--- BEGIN Records for the task ---
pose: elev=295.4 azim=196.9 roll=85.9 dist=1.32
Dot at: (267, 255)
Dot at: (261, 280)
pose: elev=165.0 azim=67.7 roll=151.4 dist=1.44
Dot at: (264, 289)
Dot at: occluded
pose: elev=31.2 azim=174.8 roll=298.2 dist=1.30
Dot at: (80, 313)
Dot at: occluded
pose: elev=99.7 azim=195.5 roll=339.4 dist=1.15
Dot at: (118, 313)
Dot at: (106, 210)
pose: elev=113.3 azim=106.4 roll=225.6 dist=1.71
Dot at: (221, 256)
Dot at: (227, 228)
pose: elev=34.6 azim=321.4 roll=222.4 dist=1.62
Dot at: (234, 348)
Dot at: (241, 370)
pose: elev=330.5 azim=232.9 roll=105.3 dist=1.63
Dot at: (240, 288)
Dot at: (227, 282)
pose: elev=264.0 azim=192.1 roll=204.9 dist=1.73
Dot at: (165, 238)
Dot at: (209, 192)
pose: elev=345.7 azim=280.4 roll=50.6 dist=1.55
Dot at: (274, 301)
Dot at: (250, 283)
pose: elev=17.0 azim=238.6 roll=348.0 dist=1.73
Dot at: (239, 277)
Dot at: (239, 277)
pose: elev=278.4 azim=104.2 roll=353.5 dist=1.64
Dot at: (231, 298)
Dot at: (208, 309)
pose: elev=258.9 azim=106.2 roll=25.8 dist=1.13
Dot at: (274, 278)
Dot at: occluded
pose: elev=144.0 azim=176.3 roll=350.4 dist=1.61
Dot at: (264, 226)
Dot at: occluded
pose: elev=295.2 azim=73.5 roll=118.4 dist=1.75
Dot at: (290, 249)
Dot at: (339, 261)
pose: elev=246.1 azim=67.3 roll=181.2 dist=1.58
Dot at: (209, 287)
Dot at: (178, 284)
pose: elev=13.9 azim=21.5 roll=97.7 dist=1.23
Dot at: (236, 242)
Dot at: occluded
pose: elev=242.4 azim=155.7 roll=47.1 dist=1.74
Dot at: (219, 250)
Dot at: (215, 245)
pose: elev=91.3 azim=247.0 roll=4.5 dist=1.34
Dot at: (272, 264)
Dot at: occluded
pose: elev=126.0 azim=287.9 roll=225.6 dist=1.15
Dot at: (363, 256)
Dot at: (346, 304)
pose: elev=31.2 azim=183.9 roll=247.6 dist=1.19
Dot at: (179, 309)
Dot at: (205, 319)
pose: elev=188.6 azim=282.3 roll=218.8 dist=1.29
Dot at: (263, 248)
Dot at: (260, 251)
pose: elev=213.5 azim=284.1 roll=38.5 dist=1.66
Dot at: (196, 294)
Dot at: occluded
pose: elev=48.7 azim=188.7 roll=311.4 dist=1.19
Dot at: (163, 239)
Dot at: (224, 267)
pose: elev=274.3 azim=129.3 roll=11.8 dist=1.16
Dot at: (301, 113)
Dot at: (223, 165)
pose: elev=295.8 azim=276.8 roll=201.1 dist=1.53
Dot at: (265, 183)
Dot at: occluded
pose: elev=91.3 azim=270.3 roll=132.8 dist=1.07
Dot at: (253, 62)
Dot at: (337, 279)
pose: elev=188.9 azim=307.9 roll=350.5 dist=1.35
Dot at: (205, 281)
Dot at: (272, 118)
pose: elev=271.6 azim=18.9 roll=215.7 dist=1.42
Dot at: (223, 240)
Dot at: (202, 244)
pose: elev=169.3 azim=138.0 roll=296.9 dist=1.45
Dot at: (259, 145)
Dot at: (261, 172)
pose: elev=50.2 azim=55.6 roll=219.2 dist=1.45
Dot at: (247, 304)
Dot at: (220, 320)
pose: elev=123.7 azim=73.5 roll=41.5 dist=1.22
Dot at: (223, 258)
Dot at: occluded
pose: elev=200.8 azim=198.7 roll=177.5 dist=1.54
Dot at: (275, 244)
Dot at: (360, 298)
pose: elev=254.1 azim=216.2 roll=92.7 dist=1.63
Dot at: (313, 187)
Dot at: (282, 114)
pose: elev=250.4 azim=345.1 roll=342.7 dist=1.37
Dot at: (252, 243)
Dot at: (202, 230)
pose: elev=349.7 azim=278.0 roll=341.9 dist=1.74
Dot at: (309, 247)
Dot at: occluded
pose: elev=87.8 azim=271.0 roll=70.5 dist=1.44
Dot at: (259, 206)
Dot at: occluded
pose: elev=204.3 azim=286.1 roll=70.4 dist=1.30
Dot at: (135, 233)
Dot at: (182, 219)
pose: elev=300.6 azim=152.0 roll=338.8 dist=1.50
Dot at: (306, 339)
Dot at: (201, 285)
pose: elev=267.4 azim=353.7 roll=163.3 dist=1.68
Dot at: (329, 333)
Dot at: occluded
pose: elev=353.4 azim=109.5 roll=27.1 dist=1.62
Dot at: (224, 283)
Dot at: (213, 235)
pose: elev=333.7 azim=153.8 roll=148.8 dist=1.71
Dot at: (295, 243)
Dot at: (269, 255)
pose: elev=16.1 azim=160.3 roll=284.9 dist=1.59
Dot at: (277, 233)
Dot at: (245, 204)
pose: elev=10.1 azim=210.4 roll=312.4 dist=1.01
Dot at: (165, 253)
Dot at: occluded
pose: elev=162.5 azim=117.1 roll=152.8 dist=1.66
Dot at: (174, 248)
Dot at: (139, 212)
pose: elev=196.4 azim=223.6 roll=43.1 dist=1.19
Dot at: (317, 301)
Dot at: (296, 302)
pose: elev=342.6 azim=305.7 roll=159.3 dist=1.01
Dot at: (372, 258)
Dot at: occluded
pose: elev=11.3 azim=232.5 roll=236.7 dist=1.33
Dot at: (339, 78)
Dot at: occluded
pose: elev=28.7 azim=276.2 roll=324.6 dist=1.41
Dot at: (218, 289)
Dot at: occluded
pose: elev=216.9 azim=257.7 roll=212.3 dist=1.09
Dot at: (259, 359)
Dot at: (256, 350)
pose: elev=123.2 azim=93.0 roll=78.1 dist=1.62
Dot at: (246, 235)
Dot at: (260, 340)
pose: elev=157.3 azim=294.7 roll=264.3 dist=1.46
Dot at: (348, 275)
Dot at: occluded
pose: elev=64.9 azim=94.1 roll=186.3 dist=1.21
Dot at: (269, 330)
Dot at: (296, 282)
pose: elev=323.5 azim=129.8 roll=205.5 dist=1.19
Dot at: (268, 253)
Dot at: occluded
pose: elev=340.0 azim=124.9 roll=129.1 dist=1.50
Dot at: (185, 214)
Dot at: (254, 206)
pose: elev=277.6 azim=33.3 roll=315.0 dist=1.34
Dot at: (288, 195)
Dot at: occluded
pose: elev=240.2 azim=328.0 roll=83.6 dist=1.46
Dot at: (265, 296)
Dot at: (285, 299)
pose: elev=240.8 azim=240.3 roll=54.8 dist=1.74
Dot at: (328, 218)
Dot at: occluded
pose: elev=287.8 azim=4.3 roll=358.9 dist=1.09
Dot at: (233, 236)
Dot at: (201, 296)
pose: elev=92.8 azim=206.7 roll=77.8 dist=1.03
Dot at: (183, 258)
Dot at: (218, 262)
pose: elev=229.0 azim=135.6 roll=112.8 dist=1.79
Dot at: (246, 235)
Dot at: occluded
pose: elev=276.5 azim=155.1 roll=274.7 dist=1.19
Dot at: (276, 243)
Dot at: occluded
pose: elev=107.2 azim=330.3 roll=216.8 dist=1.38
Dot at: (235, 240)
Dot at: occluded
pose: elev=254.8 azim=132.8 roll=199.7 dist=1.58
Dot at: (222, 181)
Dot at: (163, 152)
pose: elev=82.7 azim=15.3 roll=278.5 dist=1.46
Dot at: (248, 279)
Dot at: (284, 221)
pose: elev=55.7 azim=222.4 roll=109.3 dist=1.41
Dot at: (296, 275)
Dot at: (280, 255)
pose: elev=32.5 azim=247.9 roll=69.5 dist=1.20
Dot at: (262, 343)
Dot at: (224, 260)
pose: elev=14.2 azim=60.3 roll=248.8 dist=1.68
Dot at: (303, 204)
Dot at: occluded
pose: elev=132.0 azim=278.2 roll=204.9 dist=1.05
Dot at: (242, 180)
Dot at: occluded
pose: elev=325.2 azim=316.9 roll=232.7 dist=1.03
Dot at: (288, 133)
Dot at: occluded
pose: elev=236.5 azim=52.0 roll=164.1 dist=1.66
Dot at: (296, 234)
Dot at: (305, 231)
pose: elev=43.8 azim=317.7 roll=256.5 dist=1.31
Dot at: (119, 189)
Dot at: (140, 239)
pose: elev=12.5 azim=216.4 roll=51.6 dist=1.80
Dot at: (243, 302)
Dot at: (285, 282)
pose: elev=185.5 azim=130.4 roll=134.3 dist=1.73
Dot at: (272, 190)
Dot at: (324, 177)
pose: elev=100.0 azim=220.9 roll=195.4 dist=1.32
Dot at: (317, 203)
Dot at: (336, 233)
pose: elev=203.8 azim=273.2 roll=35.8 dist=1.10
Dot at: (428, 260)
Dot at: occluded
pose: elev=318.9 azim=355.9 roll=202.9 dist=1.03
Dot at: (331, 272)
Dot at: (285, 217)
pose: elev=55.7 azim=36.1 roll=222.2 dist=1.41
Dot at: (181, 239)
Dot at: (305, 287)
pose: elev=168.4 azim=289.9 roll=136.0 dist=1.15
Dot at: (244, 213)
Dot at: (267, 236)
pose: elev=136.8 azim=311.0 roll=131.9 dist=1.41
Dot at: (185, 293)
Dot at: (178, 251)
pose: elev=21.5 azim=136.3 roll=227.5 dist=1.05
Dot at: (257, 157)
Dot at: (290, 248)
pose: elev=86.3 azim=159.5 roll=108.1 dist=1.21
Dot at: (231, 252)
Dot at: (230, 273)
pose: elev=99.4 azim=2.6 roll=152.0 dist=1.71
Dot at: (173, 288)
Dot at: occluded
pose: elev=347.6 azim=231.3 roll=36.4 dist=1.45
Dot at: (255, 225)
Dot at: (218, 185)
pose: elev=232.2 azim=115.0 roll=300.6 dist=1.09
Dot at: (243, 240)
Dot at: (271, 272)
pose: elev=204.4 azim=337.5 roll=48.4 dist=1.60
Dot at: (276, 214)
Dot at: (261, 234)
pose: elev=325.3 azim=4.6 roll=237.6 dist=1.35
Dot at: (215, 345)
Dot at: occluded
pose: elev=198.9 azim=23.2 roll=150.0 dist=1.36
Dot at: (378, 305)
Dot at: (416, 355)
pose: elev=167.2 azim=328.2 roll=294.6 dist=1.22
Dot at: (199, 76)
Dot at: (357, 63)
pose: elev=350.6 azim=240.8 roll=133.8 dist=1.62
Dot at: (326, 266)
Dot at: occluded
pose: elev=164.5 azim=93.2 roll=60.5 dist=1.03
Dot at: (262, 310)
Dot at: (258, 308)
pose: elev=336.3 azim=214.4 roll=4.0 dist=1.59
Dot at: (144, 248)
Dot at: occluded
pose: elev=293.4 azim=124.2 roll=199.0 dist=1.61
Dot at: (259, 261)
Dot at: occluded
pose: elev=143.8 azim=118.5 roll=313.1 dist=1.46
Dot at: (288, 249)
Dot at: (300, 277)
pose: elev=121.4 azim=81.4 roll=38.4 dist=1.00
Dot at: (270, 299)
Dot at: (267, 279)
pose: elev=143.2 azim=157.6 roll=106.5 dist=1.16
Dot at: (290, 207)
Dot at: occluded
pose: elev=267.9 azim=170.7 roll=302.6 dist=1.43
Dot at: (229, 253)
--- END Records for the task ---
▶ _Exercise instructions_
Can you express the stretch of the listing that begins with the line containing "pose: elev=164.5 azim=93.2" and ends with the line containing "Dot at: (300, 277)", both included, as a JSON list of strings with one string per line and blank lines omitted?

▶ _Finished exercise_
[
  "pose: elev=164.5 azim=93.2 roll=60.5 dist=1.03",
  "Dot at: (262, 310)",
  "Dot at: (258, 308)",
  "pose: elev=336.3 azim=214.4 roll=4.0 dist=1.59",
  "Dot at: (144, 248)",
  "Dot at: occluded",
  "pose: elev=293.4 azim=124.2 roll=199.0 dist=1.61",
  "Dot at: (259, 261)",
  "Dot at: occluded",
  "pose: elev=143.8 azim=118.5 roll=313.1 dist=1.46",
  "Dot at: (288, 249)",
  "Dot at: (300, 277)"
]